Qualcomm must resolve this within RISC-V International somehow. Going its own way would designate those products as non-conformant to RV spec, not passing test suites, not allowed to carry RISC-V logo or claim "RISC-V compatible", etc. With all the software headaches that would result in. Or 3rd party vendors avoiding such Qualcomm products.

So this comes down to "convince majority of RISC-V members Qualcomm's proposal is better". Or failing that, just deal with it.

Whatever happens, chances are slim that backward compatibility with existing implementations & software would be broken @ this point. So creating some kind of alternative profile seems like the most sane option?



Not having the compressed instruction set extension wouldn't make Qualcomm's CPUs not RISC-V. They just wouldn't be compliant with the RVA23 profile.


>wouldn't make Qualcomm's CPUs not RISC-V.

Only if they use the op space reserved for custom extensions.

If they don't and instead step all over space that belongs to C, then they would indeed not be RISC-V.


Yeah, when I wrote that, I didn't realize they were also arguing for an alternate extension that would add address modes and the like. If they fail to add this to the standard, but go ahead with implementing their extension anyway, then their CPUs would be RISC-V but with a custom instruction set extension. RV64g + their custom stuff.


Only if they use custom extension encoding space exclusively, and do not step over standard encoding space, such as what's reserved for the C extension.

Which is what I understand they're doing. Thus could not be called RISC-V.

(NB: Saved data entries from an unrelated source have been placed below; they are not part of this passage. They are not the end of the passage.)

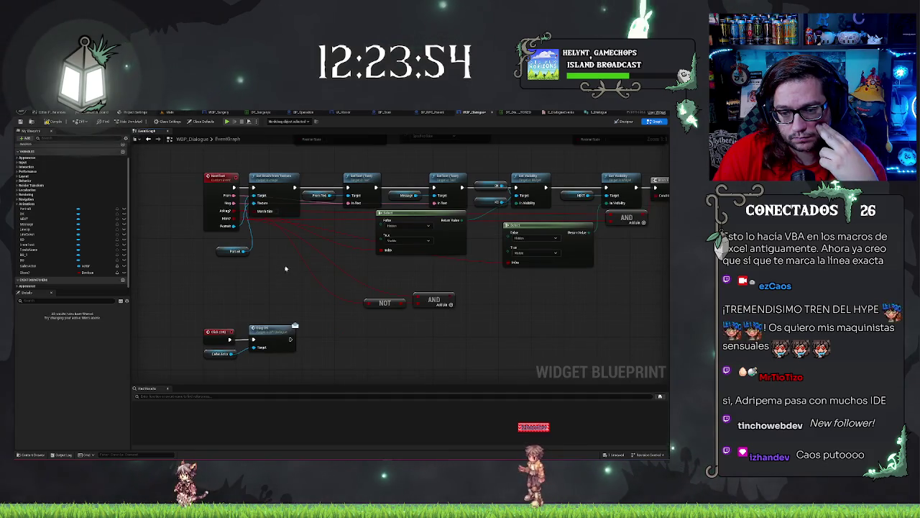
left_click_drag(283, 325, 457, 262)
mouse_move(525, 312)
left_mouse_down()
mouse_move(364, 268)
mouse_move(269, 286)
mouse_move(424, 282)
mouse_move(585, 304)
mouse_move(610, 328)
left_mouse_up()
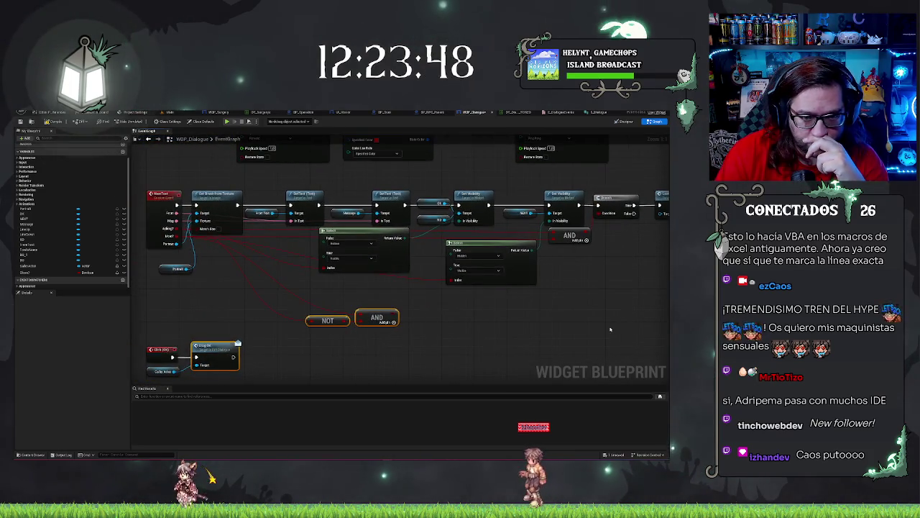
Leave WBP_Dialogue and switch back to BP_NPC_Parent's LoopDialogue graph.
left_click_drag(561, 314, 498, 326)
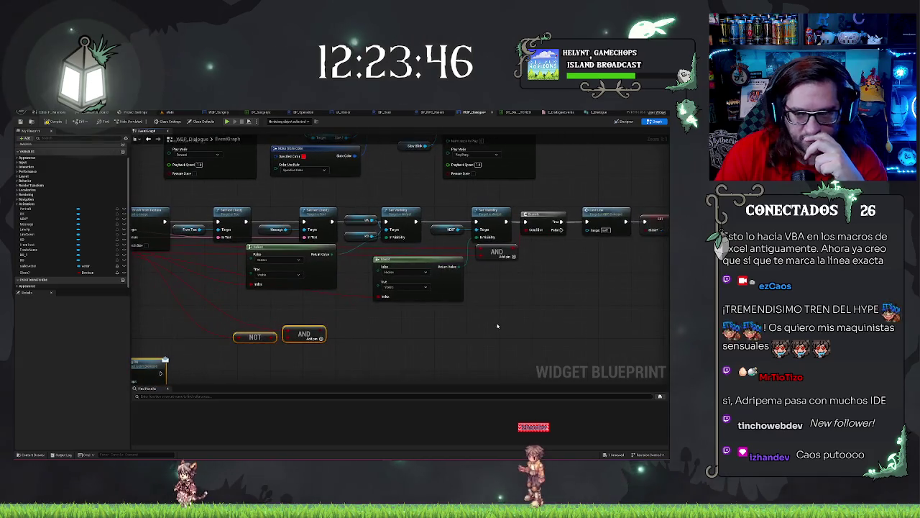
left_click_drag(500, 278, 583, 264)
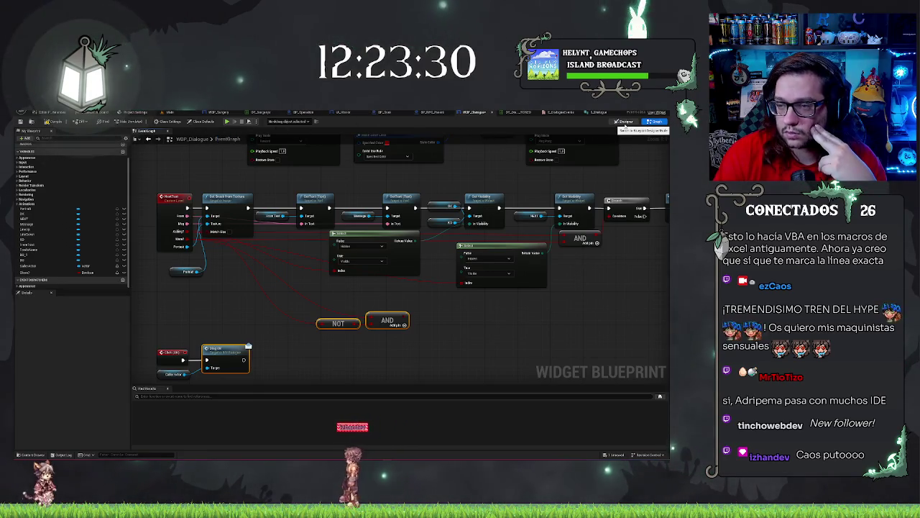
left_click(430, 112)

> not allowed to carry RISC-V logo or claim "RISC-V compatible", etc

If Qualcomm’s offering is performant (in its dollars, power and speed mix) and Qualcomm keeps it open enough (I think this is at the moment, as they are using an instruction set that anybody can copy), would Qualcomm’s customers care about that? If so, would Qualcomm?

The largest possible concern I see is that customers would have to be convinced that Qualcomm can deliver good compilers that don’t inadvertently spit out instructions not supported by their somewhat off-beat hardware.


I think costumers have a few issus. First of all, one of the biggest reason consumer companies want RISC-V is because they can select between multiple vendors. Qualcomm would very likely be the only high performance implementation of their standard. So you are binding yourself to Qualcomm.

Second, the software ecosystem is huge, far more then compiles. And given how everybody today uses open source, making all that available for Qualcomm seems like a losing effort.

Is Qualcomm gone pay to make Android Qualcomm-RISC-V ready. Are they gone provide advanced verification suits. Formal analysis and all that stuff?


To be fair here you have historically been able to bork certain Qualcomm devices running legitimate ARM code due to them not supporting all the instructions they claimed. (And the BSP would do sneaky things to attempt to obfuscate this).

Qualcomm absolutely have the market power in the Android space to redefine a new open ISA if they want to though.


>Qualcomm absolutely have the market power in the Android space to redefine a new open ISA if they want to though.

Only if Google allows them. Which is unlikely.